Lotito intercettato: “Carpi e Frosinone in A non ci convengono”

Claudio Lotito (Getty Images)
Claudio Lotito (Getty Images)

Non che sia la prima volta per lui, ma Claudio Lotito si ritrova tutti contro. Il 28 gennaio scorso, il presidente della Lazio e della Salernitana, avrebbe parlato al telefono con Pino Iodice, direttore generale dell’Ischia Isolaverde, che aveva in precedenza sfiduciato Mario Macalli. Il dg ha registrato la telefonata per dimostrare che Lotito faceva pressioni per fargli cambiare idea.

Ho un programma, in sei mesi incrementerò i ricavi, porterò uno sponsor al campionato e i soldi dello streaming. Ho parlato con quello che ha portato 1,2 miliardi alla Lega di A e 14 milioni in più di Rcs alla Figc (cioè Infront ndr). Ti faccio un discorso: secondo te in Lega di A decide Maurizio Beretta? Sai cosa decide? Zero. E allora: il presidente (Macalli, ndr) fra un anno e mezzo va a casa da solo, l’accompagno io, e rappresenta zero.

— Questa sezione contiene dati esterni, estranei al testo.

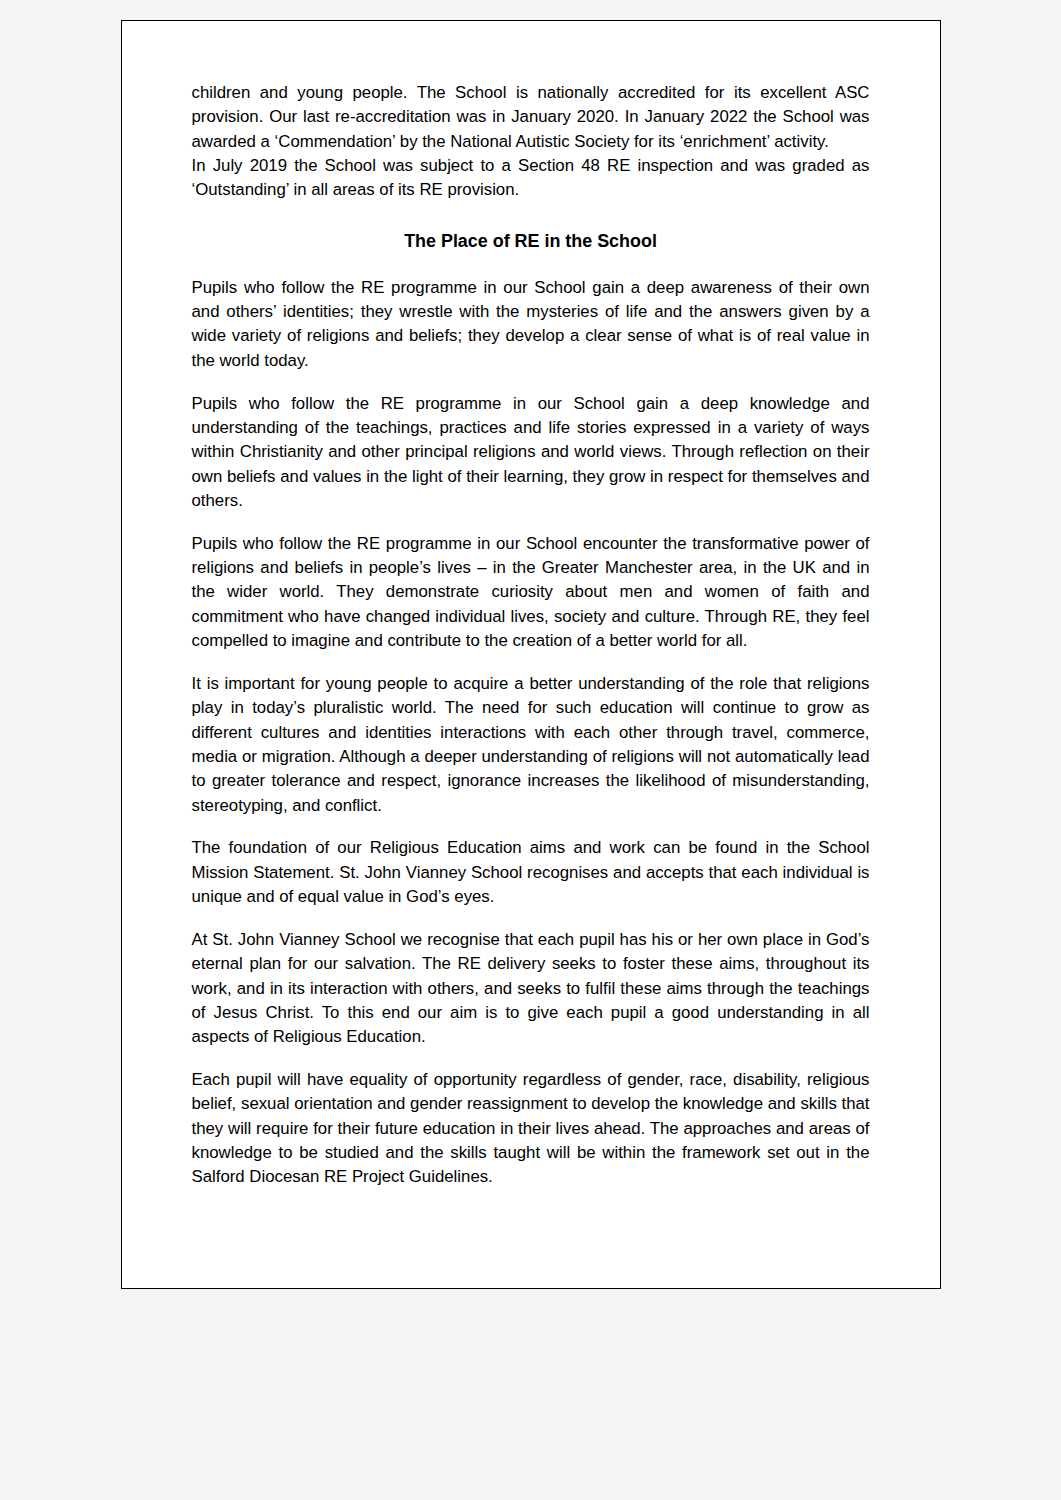children and young people. The School is nationally accredited for its excellent ASC provision. Our last re-accreditation was in January 2020. In January 2022 the School was awarded a ‘Commendation’ by the National Autistic Society for its ‘enrichment’ activity.
In July 2019 the School was subject to a Section 48 RE inspection and was graded as ‘Outstanding’ in all areas of its RE provision.
The Place of RE in the School
Pupils who follow the RE programme in our School gain a deep awareness of their own and others’ identities; they wrestle with the mysteries of life and the answers given by a wide variety of religions and beliefs; they develop a clear sense of what is of real value in the world today.
Pupils who follow the RE programme in our School gain a deep knowledge and understanding of the teachings, practices and life stories expressed in a variety of ways within Christianity and other principal religions and world views. Through reflection on their own beliefs and values in the light of their learning, they grow in respect for themselves and others.
Pupils who follow the RE programme in our School encounter the transformative power of religions and beliefs in people’s lives – in the Greater Manchester area, in the UK and in the wider world. They demonstrate curiosity about men and women of faith and commitment who have changed individual lives, society and culture. Through RE, they feel compelled to imagine and contribute to the creation of a better world for all.
It is important for young people to acquire a better understanding of the role that religions play in today’s pluralistic world. The need for such education will continue to grow as different cultures and identities interactions with each other through travel, commerce, media or migration. Although a deeper understanding of religions will not automatically lead to greater tolerance and respect, ignorance increases the likelihood of misunderstanding, stereotyping, and conflict.
The foundation of our Religious Education aims and work can be found in the School Mission Statement. St. John Vianney School recognises and accepts that each individual is unique and of equal value in God’s eyes.
At St. John Vianney School we recognise that each pupil has his or her own place in God’s eternal plan for our salvation. The RE delivery seeks to foster these aims, throughout its work, and in its interaction with others, and seeks to fulfil these aims through the teachings of Jesus Christ. To this end our aim is to give each pupil a good understanding in all aspects of Religious Education.
Each pupil will have equality of opportunity regardless of gender, race, disability, religious belief, sexual orientation and gender reassignment to develop the knowledge and skills that they will require for their future education in their lives ahead. The approaches and areas of knowledge to be studied and the skills taught will be within the framework set out in the Salford Diocesan RE Project Guidelines.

Viene fatta una commissione strategica, tre presidenti, uno del Nord, uno del Centro, uno del Sud, e ogni 20 giorni vedono l’attuazione del programma. Il direttivo viene tolto, Pitrolo (vicepresidente di Lega, ndr), quello, tutti. Chi viene eletto va lì a lavorare. E vi tranquillizzo, io non sono candidato a niente, non m’interessa, voglio salvare la Lega Pro. Se la Lega Pro nel giro di dieci giorni non trova un gruppo di maggioranza che io in questo momento ho su questo progetto che ti ho detto, ti spiego che succede. Il 16 abbiamo l’assemblea, a me non cambia, ho preso 100mila euro, ma 4 milioni l’anno ci metto nella Salernitana. Se non si risolve ‘sto problema, il 16 non arrivano i soldi, perché non ci sono. Carpi e Frosinone non devono venire in Serie A, con loro non guadagnamo nulla“.

Frasi gravissime. E per questo Lotito ha pensato bene di difendersi, dichiarando che:

“Non ho fatto pressioni su nessuno, ho solo posto il problema. Ho semplicemente detto che il sistema sta saltando. Rivendico quello che ho detto, anche in forma premeditata, perché ero a conoscenza che la persona con la quale ero al telefono avrebbe fatto questa scelta (di registrare la telefonata, ndr). Andate a vedere il curriculum di Iodice e guardate di chi parliamo. Porta pure sfiga, le squadre per cui ha lavorato sono tutte fallite. Con lui ci vedremo in altre sedi. Il problema è che c’è un gruppo di persone che vogliono impadronirsi della Lega per scopi personali. Beretta non si è nemmeno preoccupato. Ho semplicemente detto, riferendomi sia a Beretta che a Macalli, che è inutile che facciamo saltare il presidente perché il presidente conta zero. Non Beretta in quanto Beretta, ma in quanto presidente della Lega. Beretta è organo di garanzia, chi conta è l’assemblea”.